Punktualnie o 16:15 rozpocznie się pierwsze w sezonie El Clasico. W kadrze meczowej Barcelony znalazł się Robert Lewandowski, jednak nie wiadomo, czy kapitan reprezentacji Polski wystąpi w tym spotkaniu. – Nie powinno się ryzykować zdrowia zawodnika. Nawet w tak ważnym meczu – powiedział nam Jerzy Dudek, były bramkarz Realu Madryt.
Sergi Roberto, Pedri, Frenkie de Jong, Jules Kounde, Robert Lewandowski... Barcelona wciąż nie może korzystać ze swoich gwiazd, choć wszyscy oprócz Roberto pojawili się na piątkowym treningu. Do ostatnich chwil ważyć się będą losy króla strzelców poprzedniego sezonu La Liga. Przed sobotnim El Clasico z Hiszpanii dochodziły sprzeczne informacje. Ostatecznie Polak znalazł się w kadrze meczowej.
– Dzień przed meczem Robert miał rozruch i wszystko wyglądało w miarę ok. Decyzja będzie należała do Xaviego. Z tego, co wiem, to Barcelona nie zamierza mocno ryzykować jego zdrowia. Myślę, że jeżeli mecz będzie układał się po jej myśli, to Robert wejdzie na kilka minut. Nie powinno się ryzykować zdrowia zawodnika. Nawet w tak ważnym meczu. Sezon dopiero się rozpoczyna i kluczowe momenty dopiero będą – powiedział nam Jerzy Dudek, były bramkarz Realu Madryt.

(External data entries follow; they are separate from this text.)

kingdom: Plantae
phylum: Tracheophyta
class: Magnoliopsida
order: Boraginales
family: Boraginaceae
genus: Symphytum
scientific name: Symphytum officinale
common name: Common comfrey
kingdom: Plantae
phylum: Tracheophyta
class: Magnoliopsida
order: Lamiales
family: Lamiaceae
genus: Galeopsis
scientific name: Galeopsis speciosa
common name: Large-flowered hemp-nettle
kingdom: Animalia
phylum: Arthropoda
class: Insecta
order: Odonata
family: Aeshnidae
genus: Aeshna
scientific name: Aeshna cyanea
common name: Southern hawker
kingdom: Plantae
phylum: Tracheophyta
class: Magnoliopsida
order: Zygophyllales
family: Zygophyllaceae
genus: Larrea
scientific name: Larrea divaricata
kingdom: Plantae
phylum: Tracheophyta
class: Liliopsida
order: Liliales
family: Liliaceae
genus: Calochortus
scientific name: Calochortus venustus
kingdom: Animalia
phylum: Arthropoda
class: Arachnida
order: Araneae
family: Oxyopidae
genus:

Zdobywca Ligi Mistrzów z 2005 roku kilkukrotnie miał okazję obserwować El Clasico z najlepszej możliwej pozycji. Był zmiennikiem Ikera Casillasa w zespole Królewskich. Dzielił szatnię z największymi gwiazdami światowego futbolu. Zdaniem 60-krotnego reprezentanta Polski, sobotnie starcie powinno być bardzo wyrównane.
– Nie spodziewam się dominacji jednego z zespołów. Obie drużyny szukają najlepszej wersji siebie. Real Madryt ma trochę problemów w obronie, ale fantastycznie wygląda w ofensywie. Barcelona wprowadza dużo młodzieży i zmaga się jednocześnie z wieloma kontuzjami. Gdybym miał typować wynik, to powiedziałbym, że jedni i drudzy będą cieszyć się z gola. Mecz może zakończyć się remisem. Wynik pierwszego El Clasico na pewno nie zadecyduje o mistrzostwie. Do tego jeszcze daleka droga. W ostatnim sparingu latem Barcelona wysoko wygrała, ale takiego wyniku teraz się nie spodziewam – podsumował w rozmowie z TVPSPORT.PL.